[Given information]:

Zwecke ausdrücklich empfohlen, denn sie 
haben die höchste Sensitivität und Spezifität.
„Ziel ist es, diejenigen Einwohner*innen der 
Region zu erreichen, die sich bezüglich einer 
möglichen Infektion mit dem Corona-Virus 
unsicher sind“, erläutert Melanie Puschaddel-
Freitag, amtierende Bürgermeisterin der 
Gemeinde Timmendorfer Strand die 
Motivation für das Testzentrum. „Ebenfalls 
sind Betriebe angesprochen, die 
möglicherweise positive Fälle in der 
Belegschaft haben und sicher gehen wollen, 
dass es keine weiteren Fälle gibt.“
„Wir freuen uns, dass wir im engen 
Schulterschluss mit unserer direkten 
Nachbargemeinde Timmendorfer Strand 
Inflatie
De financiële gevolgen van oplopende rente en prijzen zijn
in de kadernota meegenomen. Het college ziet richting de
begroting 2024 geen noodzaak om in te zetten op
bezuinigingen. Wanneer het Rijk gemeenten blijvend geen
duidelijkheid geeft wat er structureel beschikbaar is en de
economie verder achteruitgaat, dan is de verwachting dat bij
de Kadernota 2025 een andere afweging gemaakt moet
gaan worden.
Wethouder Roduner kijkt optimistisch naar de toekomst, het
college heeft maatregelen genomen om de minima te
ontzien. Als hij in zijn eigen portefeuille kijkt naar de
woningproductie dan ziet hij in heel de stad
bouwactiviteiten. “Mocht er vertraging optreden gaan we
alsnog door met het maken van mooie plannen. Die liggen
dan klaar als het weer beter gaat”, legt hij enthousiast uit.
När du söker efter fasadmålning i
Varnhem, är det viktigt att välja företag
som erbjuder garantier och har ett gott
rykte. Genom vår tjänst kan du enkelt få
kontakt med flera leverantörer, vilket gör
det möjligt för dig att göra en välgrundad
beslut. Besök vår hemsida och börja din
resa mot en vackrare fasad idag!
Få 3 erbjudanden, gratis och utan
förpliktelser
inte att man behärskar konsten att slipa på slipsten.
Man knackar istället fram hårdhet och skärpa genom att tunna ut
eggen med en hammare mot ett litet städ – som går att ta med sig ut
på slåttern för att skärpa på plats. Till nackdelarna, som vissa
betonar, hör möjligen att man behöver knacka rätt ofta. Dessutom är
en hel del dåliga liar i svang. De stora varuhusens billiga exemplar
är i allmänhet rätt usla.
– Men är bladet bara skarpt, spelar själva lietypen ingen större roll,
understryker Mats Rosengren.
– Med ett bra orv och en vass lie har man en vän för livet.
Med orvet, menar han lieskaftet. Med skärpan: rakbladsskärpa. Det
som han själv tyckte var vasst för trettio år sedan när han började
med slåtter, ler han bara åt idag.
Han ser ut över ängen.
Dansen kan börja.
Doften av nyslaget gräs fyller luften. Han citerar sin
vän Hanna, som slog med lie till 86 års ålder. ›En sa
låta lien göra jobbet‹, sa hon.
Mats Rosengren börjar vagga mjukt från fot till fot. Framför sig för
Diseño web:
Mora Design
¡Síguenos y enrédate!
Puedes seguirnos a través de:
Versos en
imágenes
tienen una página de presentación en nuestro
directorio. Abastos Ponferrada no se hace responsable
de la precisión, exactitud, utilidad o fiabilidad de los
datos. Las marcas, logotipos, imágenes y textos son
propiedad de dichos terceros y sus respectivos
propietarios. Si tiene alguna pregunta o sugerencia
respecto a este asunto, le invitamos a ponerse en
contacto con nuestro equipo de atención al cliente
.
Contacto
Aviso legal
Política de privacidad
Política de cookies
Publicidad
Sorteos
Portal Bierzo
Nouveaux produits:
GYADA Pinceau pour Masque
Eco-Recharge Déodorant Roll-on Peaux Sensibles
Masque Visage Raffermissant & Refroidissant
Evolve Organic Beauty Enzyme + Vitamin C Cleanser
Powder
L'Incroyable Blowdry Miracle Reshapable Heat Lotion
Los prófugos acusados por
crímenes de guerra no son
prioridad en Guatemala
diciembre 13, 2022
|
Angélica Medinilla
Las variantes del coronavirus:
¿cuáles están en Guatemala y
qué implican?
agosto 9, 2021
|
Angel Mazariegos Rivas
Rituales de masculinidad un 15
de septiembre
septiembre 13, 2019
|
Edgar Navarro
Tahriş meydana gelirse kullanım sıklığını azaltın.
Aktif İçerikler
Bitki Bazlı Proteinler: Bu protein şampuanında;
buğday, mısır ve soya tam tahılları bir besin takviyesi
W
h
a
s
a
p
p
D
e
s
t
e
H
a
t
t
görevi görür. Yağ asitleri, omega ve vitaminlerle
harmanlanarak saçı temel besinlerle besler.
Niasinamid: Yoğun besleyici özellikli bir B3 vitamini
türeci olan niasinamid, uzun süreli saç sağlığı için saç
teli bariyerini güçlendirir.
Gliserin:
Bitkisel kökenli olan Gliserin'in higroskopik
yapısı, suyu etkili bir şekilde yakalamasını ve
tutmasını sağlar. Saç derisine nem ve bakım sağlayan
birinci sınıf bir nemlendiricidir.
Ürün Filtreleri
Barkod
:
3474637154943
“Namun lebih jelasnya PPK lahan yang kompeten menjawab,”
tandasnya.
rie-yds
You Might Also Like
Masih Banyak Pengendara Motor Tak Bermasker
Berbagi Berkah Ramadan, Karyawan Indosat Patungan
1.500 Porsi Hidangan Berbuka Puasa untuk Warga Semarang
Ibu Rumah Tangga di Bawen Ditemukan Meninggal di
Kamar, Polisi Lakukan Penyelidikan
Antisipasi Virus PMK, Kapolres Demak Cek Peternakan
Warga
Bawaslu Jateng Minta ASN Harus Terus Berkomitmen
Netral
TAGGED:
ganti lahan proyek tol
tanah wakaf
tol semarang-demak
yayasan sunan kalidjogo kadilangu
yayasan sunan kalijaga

[Your objective]: All lines from the opening of the records through the line where "optreden gaan we" occurs are to be output verbatim. No other line belongs in the answer.

[Answer to the exercise]:
Zwecke ausdrücklich empfohlen, denn sie 
haben die höchste Sensitivität und Spezifität.
„Ziel ist es, diejenigen Einwohner*innen der 
Region zu erreichen, die sich bezüglich einer 
möglichen Infektion mit dem Corona-Virus 
unsicher sind“, erläutert Melanie Puschaddel-
Freitag, amtierende Bürgermeisterin der 
Gemeinde Timmendorfer Strand die 
Motivation für das Testzentrum. „Ebenfalls 
sind Betriebe angesprochen, die 
möglicherweise positive Fälle in der 
Belegschaft haben und sicher gehen wollen, 
dass es keine weiteren Fälle gibt.“
„Wir freuen uns, dass wir im engen 
Schulterschluss mit unserer direkten 
Nachbargemeinde Timmendorfer Strand 
Inflatie
De financiële gevolgen van oplopende rente en prijzen zijn
in de kadernota meegenomen. Het college ziet richting de
begroting 2024 geen noodzaak om in te zetten op
bezuinigingen. Wanneer het Rijk gemeenten blijvend geen
duidelijkheid geeft wat er structureel beschikbaar is en de
economie verder achteruitgaat, dan is de verwachting dat bij
de Kadernota 2025 een andere afweging gemaakt moet
gaan worden.
Wethouder Roduner kijkt optimistisch naar de toekomst, het
college heeft maatregelen genomen om de minima te
ontzien. Als hij in zijn eigen portefeuille kijkt naar de
woningproductie dan ziet hij in heel de stad
bouwactiviteiten. “Mocht er vertraging optreden gaan we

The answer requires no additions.